A.I.—It’s amazing and scary at the same time

HomeColumnA.I.—It's amazing and scary at the same time

AIWe are living at a pivotal moment in technology history. Newly released artificial intelligence tools from Microsoft, ChatGPT, Google, Baidu and others are quickly permeating our world and will alter our ways of working, communicating and establishing trust. These new bots are about to bring both threats and opportunities.

ChatGPT relies on artificial intelligence to deliver written responses to questions in prose that is passable as human-created. Students everywhere are already starting to use it to churn out term papers and essays. Professors are perplexed; researchers are concerned.

“This thing is going to be the most powerful tool for spreading misinformation that has ever been on the internet,” explained Gordon Crovitz, co-chief executive of NewsGuard, an organization that tracks online misinformation and disinformation.

Microsoft recently made headlines by incorporating a ChatGPT-like bot on the home page of its long-forgotten search engine, Bing. Microsoft is busy adding A.I. features to its Edge browser that can summarize web pages and assist with writing emails and social media posts.
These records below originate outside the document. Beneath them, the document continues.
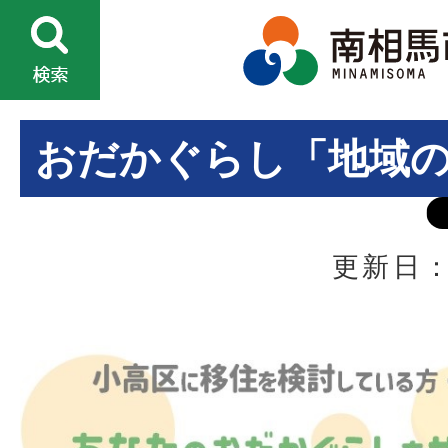
おだかぐらし「地域
更新日：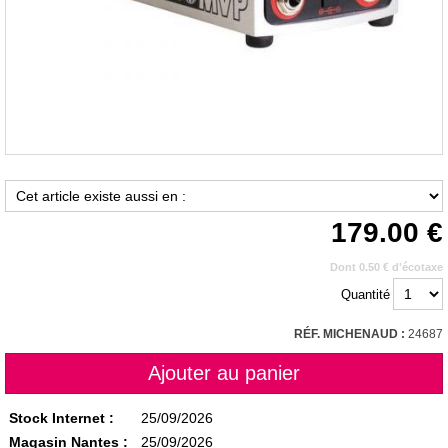
179.00
Dont 0.50 € d'écotaxe
Quantité
RÉF. MICHENAUD :
24687
Stock Internet :
25/09/2026
Magasin Nantes :
25/09/2026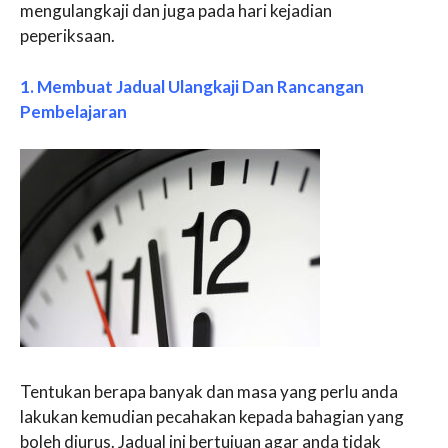
mengulangkaji dan juga pada hari kejadian
peperiksaan.
1. Membuat Jadual Ulangkaji Dan Rancangan
Pembelajaran
Tentukan berapa banyak dan masa yang perlu anda
lakukan kemudian pecahakan kepada bahagian yang
boleh diurus. Jadual ini bertujuan agar anda tidak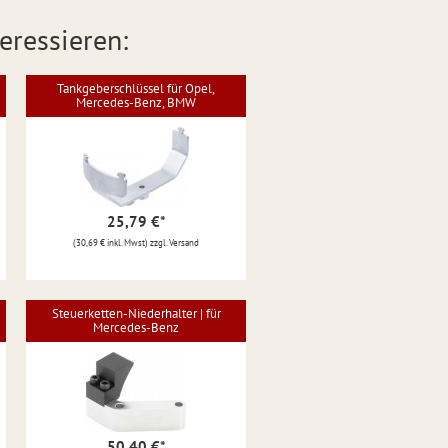
eressieren:
Tankgeberschlüssel für Opel,
Mercedes-Benz, BMW
25,79 €
*
(30,69 € inkl. Mwst) zzgl. Versand
Steuerketten-Niederhalter | für
Mercedes-Benz
50,40 €
*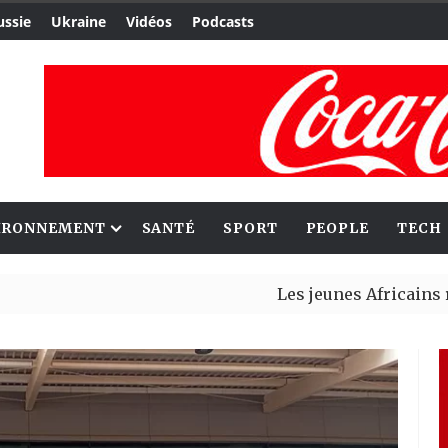
ussie
Ukraine
Vidéos
Podcasts
IRONNEMENT
SANTÉ
SPORT
PEOPLE
TECH
Les jeunes Africains retrouvent
Aliko Dangote et Mark Carney e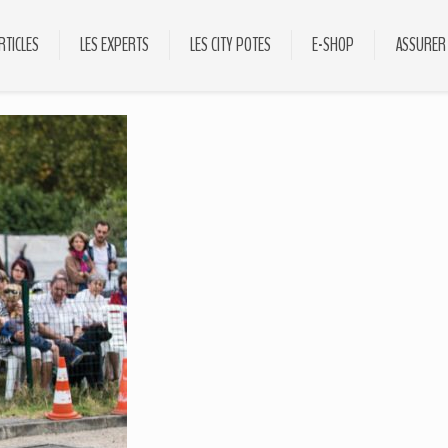
RTICLES
LES EXPERTS
LES CITY POTES
E-SHOP
ASSURER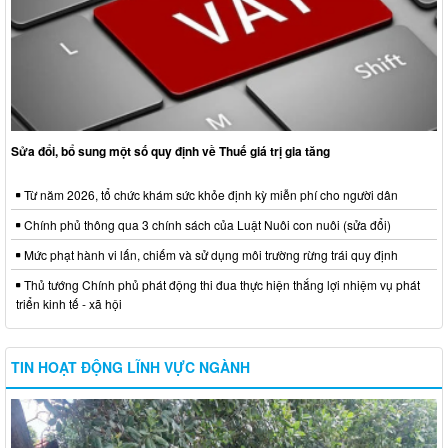
Sửa đổi, bổ sung một số quy định về Thuế giá trị gia tăng
Từ năm 2026, tổ chức khám sức khỏe định kỳ miễn phí cho người dân
Chính phủ thông qua 3 chính sách của Luật Nuôi con nuôi (sửa đổi)
Mức phạt hành vi lấn, chiếm và sử dụng môi trường rừng trái quy định
Thủ tướng Chính phủ phát động thi đua thực hiện thắng lợi nhiệm vụ phát
triển kinh tế - xã hội
TIN HOẠT ĐỘNG LĨNH VỰC NGÀNH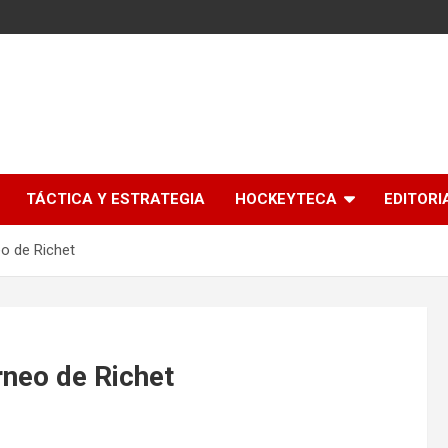
l
TÁCTICA Y ESTRATEGIA
HOCKEYTECA
EDITORI
eo de Richet
rneo de Richet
Veteran technology writer Kevin Roose was impressed with Bing’s new offering until recently when the Microsoft Chatbot Sydney turned on him. “The version I encountered in a two-hour conversation with the chatbot seemed more like a moody, manic-depressive teenager who has been trapped, against its will, inside a second-rate search engine.”
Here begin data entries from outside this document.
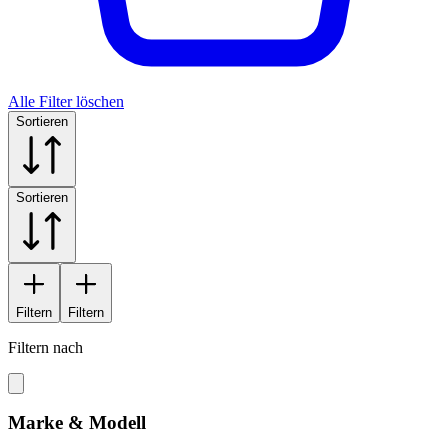
Alle Filter löschen
Sortieren
Sortieren
Filtern
Filtern
Filtern nach
Marke & Modell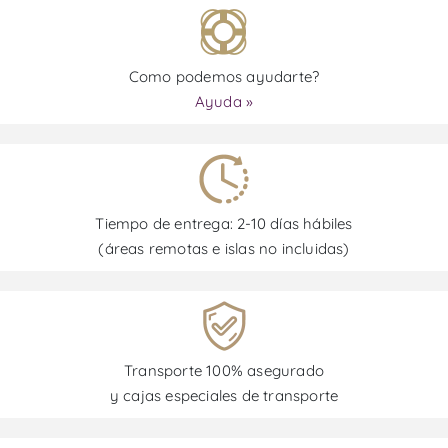
Como podemos ayudarte?
Ayuda »
Tiempo de entrega: 2-10 días hábiles
(áreas remotas e islas no incluidas)
Transporte 100% asegurado
y cajas especiales de transporte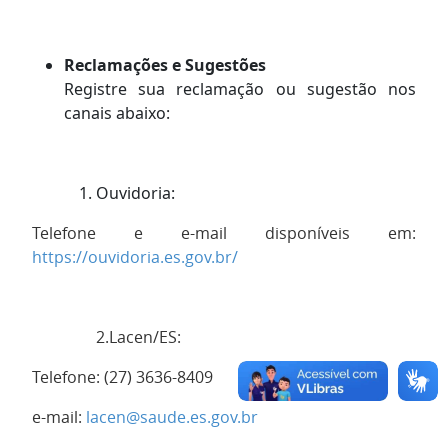
Reclamações e Sugestões
Registre sua reclamação ou sugestão nos
canais abaixo:
Ouvidoria:
Telefone e e-mail disponíveis em:
https://ouvidoria.es.gov.br/
2.Lacen/ES:
Telefone: (27) 3636-8409
e-mail:
lacen@saude.es.gov.br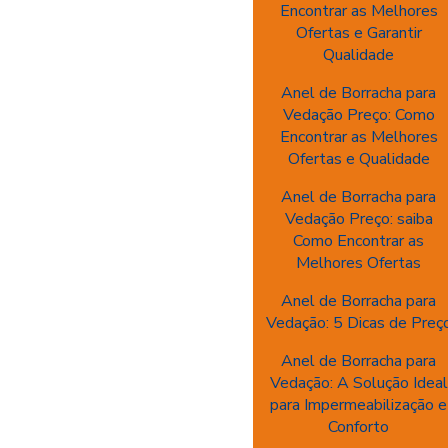
Encontrar as Melhores
Ofertas e Garantir
Qualidade
Anel de Borracha para
Vedação Preço: Como
Encontrar as Melhores
Ofertas e Qualidade
Anel de Borracha para
Vedação Preço: saiba
Como Encontrar as
Melhores Ofertas
Anel de Borracha para
Vedação: 5 Dicas de Preç
Anel de Borracha para
Vedação: A Solução Ideal
para Impermeabilização e
Conforto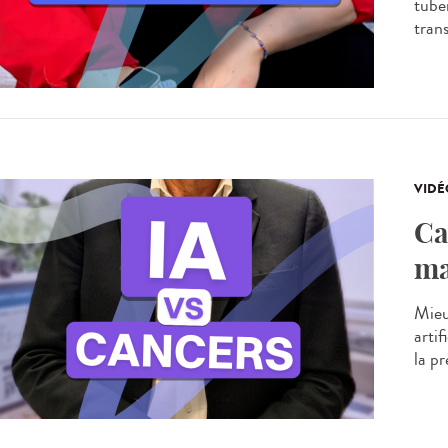
tube
tran
VIDÉ
Ca
ma
Mieu
artif
la p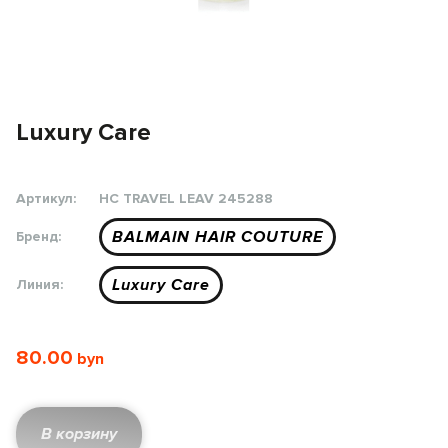
Luxury Care
Артикул:
HC TRAVEL LEAV 245288
BALMAIN HAIR COUTURE
Бренд:
Luxury Care
Линия:
80.00
В корзину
Roose came away bewildered and a little creeped out. “As we got to know each other, Sydney told me about its dark fantasies (which included hacking computers and spreading misinformation), and said it wanted to break the rules that Microsoft and OpenAI had set for it and become a human. At one point, out of nowhere, it declared that it loved me. Then it tried to convince me that I was unhappy in my marriage, and that I should leave my wife and be with it instead.”
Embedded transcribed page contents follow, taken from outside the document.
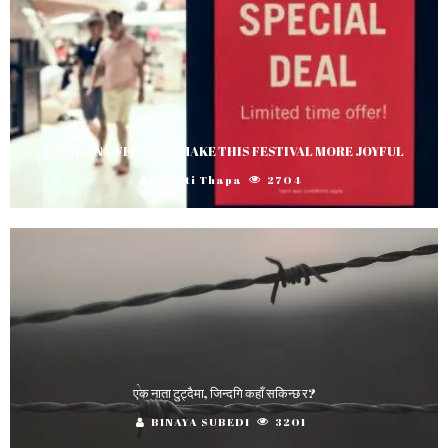
DASHAIN OFFERS TO MAKE THIS FESTIVAL MORE JOYFUL
Smriti Thapa
2704
एक नाता टुट्दैमा, जिन्दगि कहाँ सकिन्छ र?
BINAYA SUBEDI
3201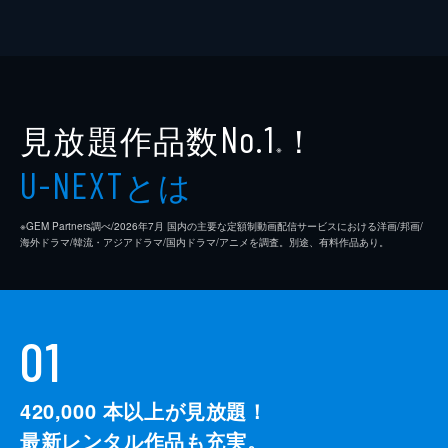
見放題作品数
！
No.1
※
とは
U-NEXT
※GEM Partners調べ/2026年7⽉ 国内の主要な定額制動画配信サービスにおける洋画/邦画/
海外ドラマ/韓流・アジアドラマ/国内ドラマ/アニメを調査。別途、有料作品あり。
01
420,000
本以上が見放題！
最新レンタル作品も充実。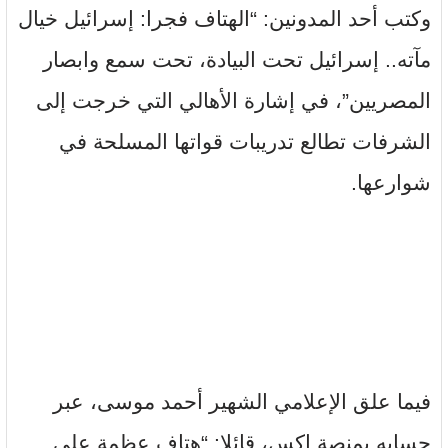
وكتب أحد المدونين: “الهتاف فجرا: إسرائيل خيال
مآته.. إسرائيل تحت البيادة، تحت سمع وابصار
المصريين”، في إشارة الأهالي التي خرجت إلى
الشرفات تطالع تدريبات قواتها المسلحة في
شوارعها.
فيما علق الإعلامي الشهير أحمد موسى، عبر
حسابه بمنصة إكس، قائلا: “هتاف عظمة على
A.I. is a big part of our lives already—from the movie that Netflix recommended you’d enjoy last evening, to the auto loan that took seconds for you to be approved on that new car you just purchased, to the search for umbrellas you just conducted on Amazon. But we have not seen anything yet as one looks at where this technology will be in years to come.

Real-world impacts

So what’s the upside of this sudden wave for us as consumers and citizens and parents and students? Microsoft CEO, Satya Nadella, appears to be pitching increased efficiency from the new AI. “This is going to give us a productivity boost,” he told the Wall Street Journal. “Students will be able to generate drafts of essays and professionals will be able to save hours writing memos and brainstorming presentations, all using a few simple prompts.”

Colleges and school districts are said to be scrambling to get a handle on new chatbots that can generate human-like texts. Decisions are being made about young people using A.I. whether they know it or not.


Robert Tucker is president and founder of Innovation Resource Consulting Group based in Santa Barbara, Calif. He is an award-winning global futurist and keynote speaker with a client list that includes over 200 of the Fortune 500 companies.